▸ PROBLEM REQUIREMENTS:
Express the lines from the one containing "What is the lowest" down to the one containing "At which category", both included, as a JSON list of strings with one string per line, skipping blank lines and leaving out the pictures.

[Figure understanding items]

"""

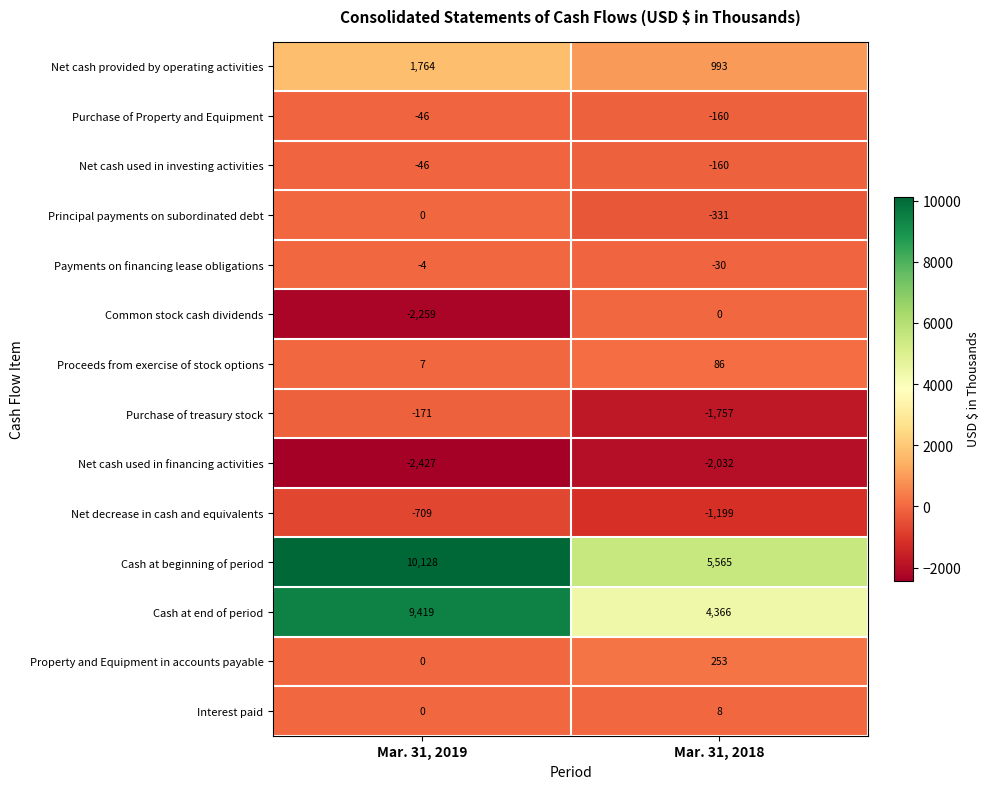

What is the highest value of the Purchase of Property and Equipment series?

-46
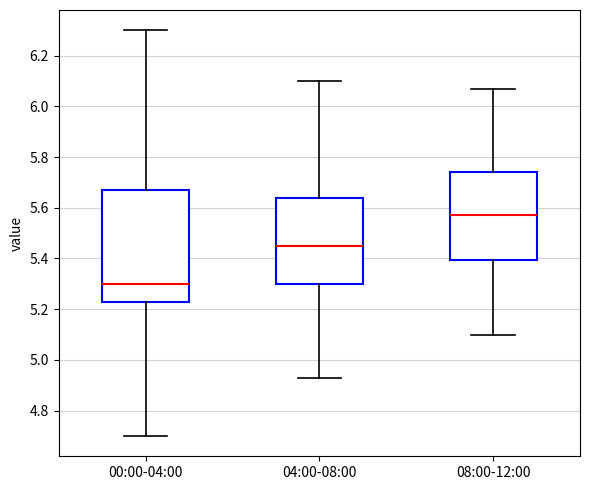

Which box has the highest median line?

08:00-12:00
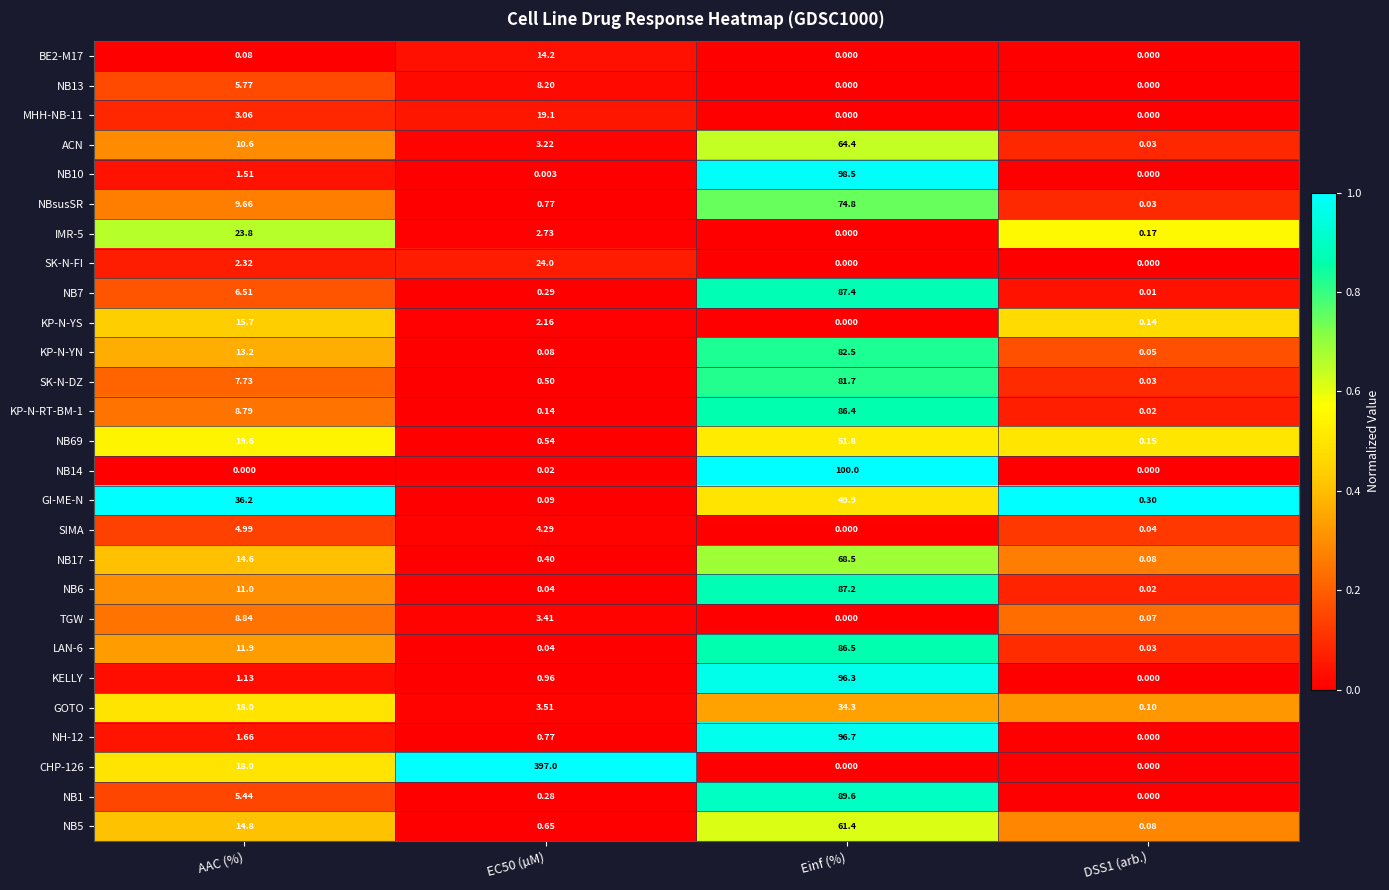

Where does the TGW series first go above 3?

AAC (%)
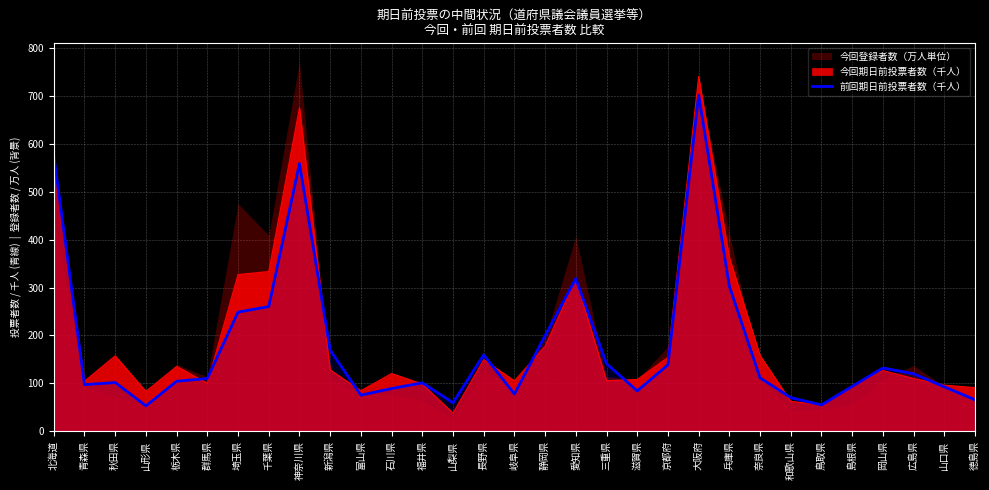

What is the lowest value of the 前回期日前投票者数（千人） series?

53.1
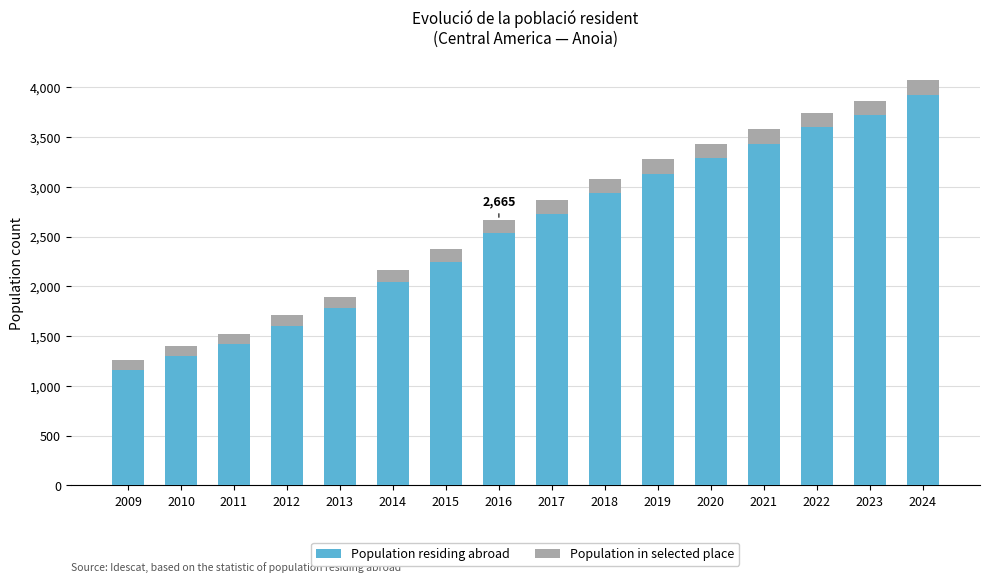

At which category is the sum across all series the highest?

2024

"""
"""

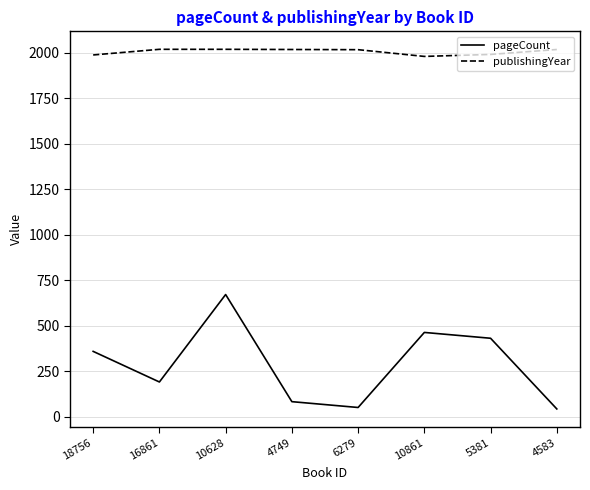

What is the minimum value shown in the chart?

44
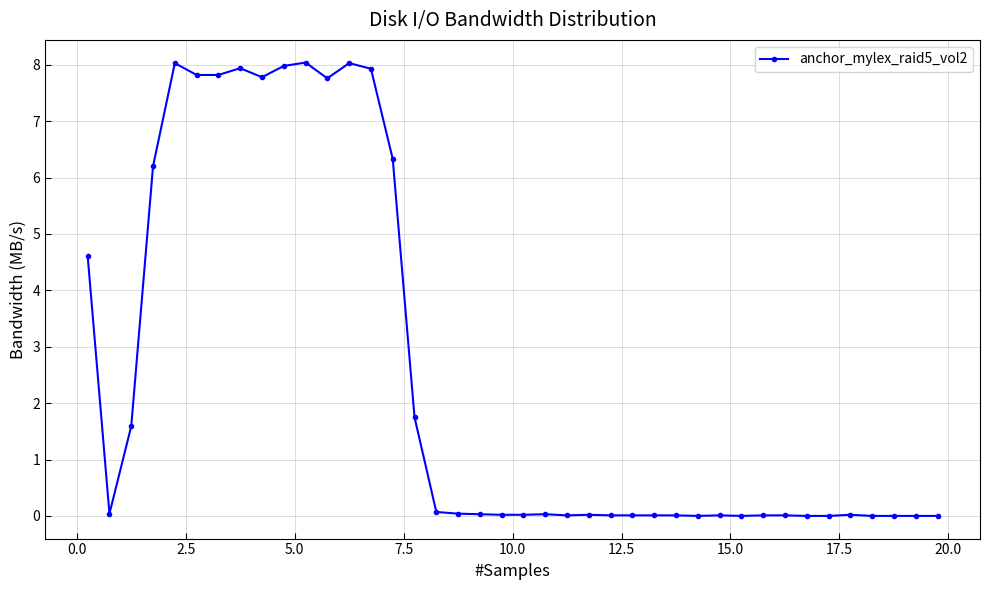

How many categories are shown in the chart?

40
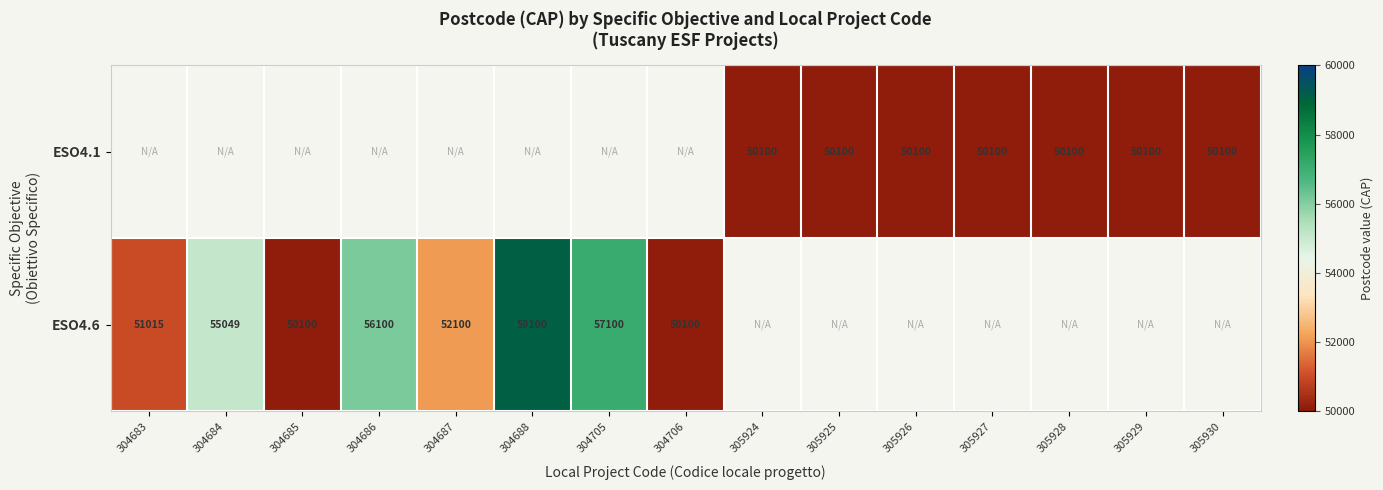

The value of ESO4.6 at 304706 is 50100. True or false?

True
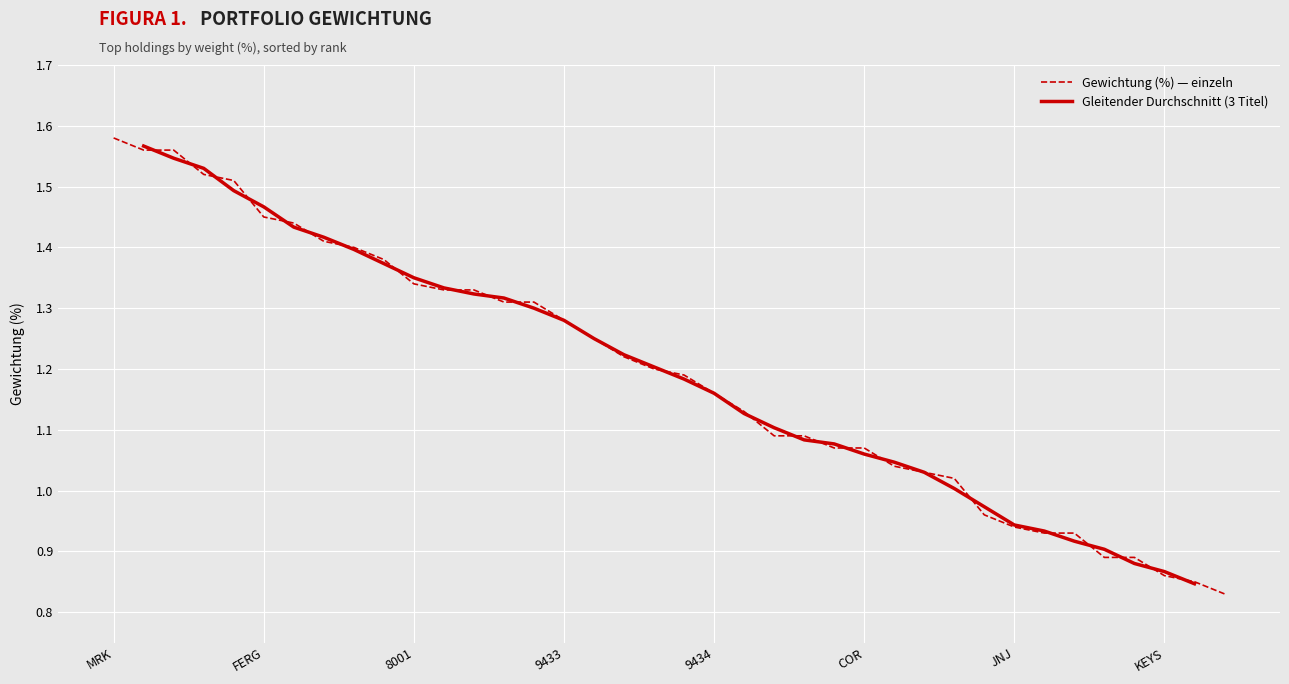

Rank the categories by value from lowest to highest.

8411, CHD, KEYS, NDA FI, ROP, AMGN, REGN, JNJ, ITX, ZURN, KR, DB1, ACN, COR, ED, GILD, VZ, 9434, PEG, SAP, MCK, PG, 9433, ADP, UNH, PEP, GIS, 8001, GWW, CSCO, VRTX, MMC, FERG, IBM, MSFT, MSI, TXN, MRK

"""

▸ RESPONSE TO THIS EXERCISE:
[
  "What is the lowest value of the 前回期日前投票者数（千人） series?",
  "53.1",
  "At which category is the sum across all series the highest?"
]